### Action item
Please copy the rows from the line containing "Savings, Adaptive Solar" through the line containing "What is the approximate", renaming "chart" to "graph" and keeping everything else the same.

Collection entries:

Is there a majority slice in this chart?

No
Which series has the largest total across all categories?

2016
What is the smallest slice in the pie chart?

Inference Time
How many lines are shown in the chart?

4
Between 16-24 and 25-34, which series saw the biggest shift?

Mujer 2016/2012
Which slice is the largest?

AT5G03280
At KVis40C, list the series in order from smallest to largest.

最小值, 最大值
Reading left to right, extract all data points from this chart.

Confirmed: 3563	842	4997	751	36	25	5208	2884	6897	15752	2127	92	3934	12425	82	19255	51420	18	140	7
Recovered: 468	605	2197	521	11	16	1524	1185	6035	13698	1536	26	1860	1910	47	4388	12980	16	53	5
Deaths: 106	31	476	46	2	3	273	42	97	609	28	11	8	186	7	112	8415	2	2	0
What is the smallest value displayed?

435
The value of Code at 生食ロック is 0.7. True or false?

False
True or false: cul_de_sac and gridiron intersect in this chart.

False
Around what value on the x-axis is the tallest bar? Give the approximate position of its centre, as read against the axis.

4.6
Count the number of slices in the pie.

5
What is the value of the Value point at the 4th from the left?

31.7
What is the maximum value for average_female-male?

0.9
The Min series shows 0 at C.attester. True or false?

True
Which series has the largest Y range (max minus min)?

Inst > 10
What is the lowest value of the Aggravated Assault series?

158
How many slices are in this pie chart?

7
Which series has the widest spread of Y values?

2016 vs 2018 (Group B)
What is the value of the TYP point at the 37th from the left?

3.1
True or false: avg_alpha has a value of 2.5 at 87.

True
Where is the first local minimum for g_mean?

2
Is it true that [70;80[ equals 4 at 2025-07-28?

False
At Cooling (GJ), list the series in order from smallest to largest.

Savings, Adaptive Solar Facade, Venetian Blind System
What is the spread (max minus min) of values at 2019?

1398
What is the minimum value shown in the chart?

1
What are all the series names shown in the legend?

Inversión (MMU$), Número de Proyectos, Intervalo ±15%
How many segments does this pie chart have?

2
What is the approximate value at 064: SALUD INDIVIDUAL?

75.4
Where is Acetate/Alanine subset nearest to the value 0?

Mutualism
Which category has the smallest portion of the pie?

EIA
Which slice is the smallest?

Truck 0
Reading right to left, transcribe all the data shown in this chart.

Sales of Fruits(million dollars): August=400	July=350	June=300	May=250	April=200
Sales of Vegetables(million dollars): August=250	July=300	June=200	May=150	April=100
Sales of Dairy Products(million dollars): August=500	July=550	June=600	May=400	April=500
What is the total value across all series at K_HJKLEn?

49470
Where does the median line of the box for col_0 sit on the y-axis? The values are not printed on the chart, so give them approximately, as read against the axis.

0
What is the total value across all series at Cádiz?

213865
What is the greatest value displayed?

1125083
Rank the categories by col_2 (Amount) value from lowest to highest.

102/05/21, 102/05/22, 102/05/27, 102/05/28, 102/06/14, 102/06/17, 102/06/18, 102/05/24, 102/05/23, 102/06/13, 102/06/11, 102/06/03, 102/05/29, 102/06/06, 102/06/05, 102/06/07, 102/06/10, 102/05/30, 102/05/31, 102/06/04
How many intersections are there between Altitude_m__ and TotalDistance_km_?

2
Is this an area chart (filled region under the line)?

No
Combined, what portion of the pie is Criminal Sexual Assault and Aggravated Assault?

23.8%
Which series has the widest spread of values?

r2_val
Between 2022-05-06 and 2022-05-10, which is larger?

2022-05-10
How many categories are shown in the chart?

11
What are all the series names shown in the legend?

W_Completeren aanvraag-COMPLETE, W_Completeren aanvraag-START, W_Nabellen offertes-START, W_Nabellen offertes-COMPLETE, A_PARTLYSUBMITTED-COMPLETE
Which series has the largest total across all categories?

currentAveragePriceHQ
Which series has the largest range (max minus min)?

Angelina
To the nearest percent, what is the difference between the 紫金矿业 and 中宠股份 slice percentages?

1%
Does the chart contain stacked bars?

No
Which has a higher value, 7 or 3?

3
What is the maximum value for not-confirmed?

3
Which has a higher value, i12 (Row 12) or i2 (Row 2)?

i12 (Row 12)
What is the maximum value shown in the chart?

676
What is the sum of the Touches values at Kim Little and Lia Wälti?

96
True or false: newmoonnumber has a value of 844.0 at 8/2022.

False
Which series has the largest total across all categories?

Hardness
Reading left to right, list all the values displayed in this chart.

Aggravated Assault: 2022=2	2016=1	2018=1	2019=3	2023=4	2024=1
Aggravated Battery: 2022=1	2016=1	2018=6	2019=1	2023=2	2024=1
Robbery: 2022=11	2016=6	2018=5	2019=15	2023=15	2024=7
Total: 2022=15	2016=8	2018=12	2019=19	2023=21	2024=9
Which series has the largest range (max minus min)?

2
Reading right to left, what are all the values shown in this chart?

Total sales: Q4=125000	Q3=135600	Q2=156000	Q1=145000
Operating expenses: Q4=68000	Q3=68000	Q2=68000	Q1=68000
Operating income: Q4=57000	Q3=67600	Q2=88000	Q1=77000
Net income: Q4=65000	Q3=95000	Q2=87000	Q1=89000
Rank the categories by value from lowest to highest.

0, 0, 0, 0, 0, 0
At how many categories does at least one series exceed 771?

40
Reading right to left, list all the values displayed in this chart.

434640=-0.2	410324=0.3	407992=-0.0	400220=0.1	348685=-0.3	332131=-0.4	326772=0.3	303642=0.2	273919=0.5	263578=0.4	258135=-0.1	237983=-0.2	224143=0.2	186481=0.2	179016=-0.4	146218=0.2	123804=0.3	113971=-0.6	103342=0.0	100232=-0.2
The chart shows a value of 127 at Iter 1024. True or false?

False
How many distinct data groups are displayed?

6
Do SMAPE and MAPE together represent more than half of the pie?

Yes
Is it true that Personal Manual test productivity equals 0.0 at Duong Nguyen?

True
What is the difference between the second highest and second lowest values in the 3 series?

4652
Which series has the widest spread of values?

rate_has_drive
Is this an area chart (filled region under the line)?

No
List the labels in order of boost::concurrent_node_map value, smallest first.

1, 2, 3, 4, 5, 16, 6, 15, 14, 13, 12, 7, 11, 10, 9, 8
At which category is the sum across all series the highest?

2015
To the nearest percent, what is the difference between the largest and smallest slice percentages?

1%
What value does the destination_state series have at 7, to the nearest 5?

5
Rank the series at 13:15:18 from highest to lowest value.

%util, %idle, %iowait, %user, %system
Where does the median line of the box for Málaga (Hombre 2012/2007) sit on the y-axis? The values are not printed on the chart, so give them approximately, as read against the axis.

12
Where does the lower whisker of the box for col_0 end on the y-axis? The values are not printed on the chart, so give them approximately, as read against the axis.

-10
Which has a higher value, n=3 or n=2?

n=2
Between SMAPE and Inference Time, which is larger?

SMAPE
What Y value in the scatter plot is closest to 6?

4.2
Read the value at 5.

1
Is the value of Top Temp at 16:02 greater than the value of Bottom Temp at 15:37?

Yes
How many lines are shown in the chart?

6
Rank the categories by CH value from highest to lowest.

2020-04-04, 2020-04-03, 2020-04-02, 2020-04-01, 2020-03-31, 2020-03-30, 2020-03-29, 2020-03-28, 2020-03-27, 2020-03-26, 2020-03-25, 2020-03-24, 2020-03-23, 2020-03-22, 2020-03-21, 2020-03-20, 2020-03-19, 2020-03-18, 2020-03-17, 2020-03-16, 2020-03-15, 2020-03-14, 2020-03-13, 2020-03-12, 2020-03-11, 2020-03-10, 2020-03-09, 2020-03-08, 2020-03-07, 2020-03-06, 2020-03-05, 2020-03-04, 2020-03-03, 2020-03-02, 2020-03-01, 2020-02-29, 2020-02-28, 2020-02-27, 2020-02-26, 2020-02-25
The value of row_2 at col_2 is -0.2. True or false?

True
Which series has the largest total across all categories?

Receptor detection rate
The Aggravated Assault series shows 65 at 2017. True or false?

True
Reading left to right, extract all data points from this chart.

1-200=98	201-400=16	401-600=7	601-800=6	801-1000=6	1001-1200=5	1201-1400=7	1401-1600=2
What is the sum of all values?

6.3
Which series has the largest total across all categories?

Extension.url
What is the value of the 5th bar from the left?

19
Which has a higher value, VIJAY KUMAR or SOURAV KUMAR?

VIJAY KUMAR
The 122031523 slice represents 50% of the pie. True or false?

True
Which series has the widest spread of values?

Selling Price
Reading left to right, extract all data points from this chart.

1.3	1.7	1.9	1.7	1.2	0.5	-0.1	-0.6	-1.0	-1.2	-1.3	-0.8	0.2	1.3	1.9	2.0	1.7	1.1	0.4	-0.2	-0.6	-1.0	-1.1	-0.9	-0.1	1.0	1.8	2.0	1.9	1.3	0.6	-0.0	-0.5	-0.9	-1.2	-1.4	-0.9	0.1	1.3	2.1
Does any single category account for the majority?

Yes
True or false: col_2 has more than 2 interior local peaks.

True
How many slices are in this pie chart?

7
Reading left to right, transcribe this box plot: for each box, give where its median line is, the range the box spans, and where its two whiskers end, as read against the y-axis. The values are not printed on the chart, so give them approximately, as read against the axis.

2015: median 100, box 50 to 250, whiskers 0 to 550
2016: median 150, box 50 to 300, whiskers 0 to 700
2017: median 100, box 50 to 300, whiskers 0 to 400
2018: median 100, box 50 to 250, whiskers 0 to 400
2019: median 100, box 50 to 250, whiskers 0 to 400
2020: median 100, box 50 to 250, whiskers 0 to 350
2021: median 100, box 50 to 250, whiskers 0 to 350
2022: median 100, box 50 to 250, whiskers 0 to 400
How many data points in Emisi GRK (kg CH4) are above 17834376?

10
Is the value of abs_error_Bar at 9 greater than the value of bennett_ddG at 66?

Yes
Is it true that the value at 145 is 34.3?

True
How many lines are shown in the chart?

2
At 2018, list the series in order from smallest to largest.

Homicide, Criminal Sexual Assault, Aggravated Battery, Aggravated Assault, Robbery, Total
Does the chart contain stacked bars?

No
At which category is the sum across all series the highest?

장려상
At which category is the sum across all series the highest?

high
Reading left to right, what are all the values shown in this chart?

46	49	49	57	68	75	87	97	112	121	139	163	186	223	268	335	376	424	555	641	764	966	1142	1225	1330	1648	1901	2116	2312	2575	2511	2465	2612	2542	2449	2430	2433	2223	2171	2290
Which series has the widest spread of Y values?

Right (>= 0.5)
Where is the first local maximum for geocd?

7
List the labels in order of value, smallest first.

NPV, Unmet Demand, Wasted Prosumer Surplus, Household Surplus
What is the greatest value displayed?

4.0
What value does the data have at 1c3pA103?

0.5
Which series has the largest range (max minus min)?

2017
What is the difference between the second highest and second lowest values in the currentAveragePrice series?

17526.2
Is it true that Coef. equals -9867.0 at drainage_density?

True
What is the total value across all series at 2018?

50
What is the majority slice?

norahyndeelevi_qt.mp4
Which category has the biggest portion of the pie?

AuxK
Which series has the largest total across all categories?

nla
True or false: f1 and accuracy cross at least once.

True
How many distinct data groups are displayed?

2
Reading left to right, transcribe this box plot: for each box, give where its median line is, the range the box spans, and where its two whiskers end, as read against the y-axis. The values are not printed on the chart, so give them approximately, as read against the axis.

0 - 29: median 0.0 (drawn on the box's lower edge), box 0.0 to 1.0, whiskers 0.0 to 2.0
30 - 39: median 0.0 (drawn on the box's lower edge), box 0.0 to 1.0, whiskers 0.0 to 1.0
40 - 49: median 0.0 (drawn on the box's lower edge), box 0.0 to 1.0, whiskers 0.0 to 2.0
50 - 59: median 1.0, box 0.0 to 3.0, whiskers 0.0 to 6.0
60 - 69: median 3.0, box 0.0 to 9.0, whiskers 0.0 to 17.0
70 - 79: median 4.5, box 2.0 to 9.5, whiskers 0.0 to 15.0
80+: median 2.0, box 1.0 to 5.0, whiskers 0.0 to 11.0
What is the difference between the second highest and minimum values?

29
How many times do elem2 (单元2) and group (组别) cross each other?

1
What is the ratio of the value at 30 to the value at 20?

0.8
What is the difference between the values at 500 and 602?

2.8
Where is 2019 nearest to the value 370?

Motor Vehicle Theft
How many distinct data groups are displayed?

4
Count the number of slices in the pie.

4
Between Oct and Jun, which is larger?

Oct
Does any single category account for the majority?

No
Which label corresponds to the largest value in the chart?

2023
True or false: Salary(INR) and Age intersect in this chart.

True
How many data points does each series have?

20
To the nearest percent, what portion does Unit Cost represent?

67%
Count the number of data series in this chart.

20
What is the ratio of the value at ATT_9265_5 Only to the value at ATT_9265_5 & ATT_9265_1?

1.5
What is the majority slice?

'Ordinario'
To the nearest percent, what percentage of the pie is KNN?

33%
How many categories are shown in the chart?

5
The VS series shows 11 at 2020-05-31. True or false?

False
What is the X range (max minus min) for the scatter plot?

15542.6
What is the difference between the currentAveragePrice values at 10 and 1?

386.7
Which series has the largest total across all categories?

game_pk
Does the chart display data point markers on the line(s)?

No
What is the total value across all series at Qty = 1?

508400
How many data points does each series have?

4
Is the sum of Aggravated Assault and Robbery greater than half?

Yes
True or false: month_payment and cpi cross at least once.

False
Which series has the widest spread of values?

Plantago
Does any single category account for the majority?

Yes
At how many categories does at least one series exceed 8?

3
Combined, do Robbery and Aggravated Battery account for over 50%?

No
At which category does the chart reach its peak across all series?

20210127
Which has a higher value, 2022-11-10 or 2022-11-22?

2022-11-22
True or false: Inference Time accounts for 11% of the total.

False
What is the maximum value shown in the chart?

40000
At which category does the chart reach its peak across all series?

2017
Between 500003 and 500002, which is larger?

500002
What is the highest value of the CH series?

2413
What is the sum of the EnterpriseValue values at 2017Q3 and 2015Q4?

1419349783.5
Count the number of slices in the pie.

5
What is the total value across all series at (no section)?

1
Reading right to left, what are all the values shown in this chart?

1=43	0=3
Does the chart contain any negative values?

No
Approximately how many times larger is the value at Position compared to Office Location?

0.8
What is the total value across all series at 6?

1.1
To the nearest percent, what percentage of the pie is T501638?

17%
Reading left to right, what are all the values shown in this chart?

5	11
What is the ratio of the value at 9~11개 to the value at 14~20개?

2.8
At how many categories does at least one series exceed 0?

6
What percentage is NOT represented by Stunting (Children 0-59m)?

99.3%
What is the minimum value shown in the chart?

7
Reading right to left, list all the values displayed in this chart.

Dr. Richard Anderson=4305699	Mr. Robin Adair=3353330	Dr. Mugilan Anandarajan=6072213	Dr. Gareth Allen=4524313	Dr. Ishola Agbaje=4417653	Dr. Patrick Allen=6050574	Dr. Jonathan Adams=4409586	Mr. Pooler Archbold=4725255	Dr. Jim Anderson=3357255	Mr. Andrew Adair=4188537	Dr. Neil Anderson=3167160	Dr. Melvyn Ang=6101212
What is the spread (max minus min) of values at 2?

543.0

### Answer to this task
Savings, Adaptive Solar Facade, Venetian Blind System
What is the spread (max minus min) of values at 2019?

1398
What is the minimum value shown in the graph?

1
What are all the series names shown in the legend?

Inversión (MMU$), Número de Proyectos, Intervalo ±15%
How many segments does this pie graph have?

2
What is the approximate value at 064: SALUD INDIVIDUAL?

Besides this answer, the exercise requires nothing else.